With the caustic campaign battle finally over, many Hollande backers were less focused on recrimination and more intent on celebrating the left’s first presidential win since Socialist François Mitterrand left the Elysée in 1995. In anticipation of Hollande’s triumph, preparations were made earlier Sunday at the Place de la Bastille to welcome a crowd that had gathered as of late afternoon to replicate the giant party that formed there in 1981 to hail Mitterrand’s upset presidential victory over incumbent Valéry Giscard d’Estaing (Sarkozy’s one-term predecessor). Hollande himself was scheduled to fly from Tulle to Paris in the evening and join Socialist officials and supporters in the Bastille area to mark his success.
The fete promises to be short-lived, however. With Sarkozy’s term set to end on May 15 at the latest, Hollande must move quickly to appoint an interim leftist government awaiting legislative elections in June. He will also have to lay out economic policy priorities that voters, his euro-zone colleagues and financial markets are all anxiously awaiting to hear — and will doubtless respond to in differing ways.

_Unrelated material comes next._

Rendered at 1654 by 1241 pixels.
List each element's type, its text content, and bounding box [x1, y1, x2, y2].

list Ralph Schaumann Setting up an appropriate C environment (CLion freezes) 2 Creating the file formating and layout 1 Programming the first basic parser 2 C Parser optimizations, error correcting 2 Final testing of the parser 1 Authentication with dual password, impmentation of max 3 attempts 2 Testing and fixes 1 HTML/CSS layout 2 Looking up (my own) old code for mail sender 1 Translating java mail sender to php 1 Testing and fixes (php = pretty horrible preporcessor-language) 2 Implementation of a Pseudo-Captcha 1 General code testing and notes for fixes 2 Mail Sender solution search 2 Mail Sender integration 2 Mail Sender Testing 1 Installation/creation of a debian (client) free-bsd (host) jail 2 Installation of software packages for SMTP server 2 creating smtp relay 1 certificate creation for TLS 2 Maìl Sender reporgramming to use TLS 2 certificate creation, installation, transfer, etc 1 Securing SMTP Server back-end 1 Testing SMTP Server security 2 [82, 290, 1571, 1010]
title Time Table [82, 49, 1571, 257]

Hollande must also prepare for a summit of NATO leaders in Chicago in June. Before that, Hollande has said he’ll organize a visit to Berlin to meet with austerity-focused German Chancellor Angela Merkel. Merkel has voiced loud opposition to Hollande’s promise to renegotiate the E.U. deficit- and debt-fighting treaty to add growth mechanisms to it. She even publicly endorsed the re-election bid of her treaty co-instigator, Sarkozy — at one point pledging to campaign in France on behalf of the President.
Hollande has said he won’t allow Merkel’s actions in favor of Sarkozy to undermine Franco-German relations. Indeed, given the importance of that partnership in European affairs — and his own determination to renegotiate the treaty critical to the euro’s future despite the Chancellor’s hostility — Hollande is expected to make contacting Merkel one of his first moves as President-elect.
“I think François Hollande will speak with the German Chancellor this very evening,” said Socialist official and potential Prime Minister Jean-Marc Ayrault, according to French press reports on Sunday. “Because [that partnership is] vital to Europe’s recovery, [and] the reorientation of Europe toward growth, toward competitiveness and toward protection.”
Wooing the conservative Merkel away from the total-austerity remedies she favors and toward a campaign to invest in economic growth won’t be easy for a President Hollande who has no experience in national government or international relations. But if he managed to overcome what at one time looked like impossible odds to defeat Sarkozy, who knows what else might be possible?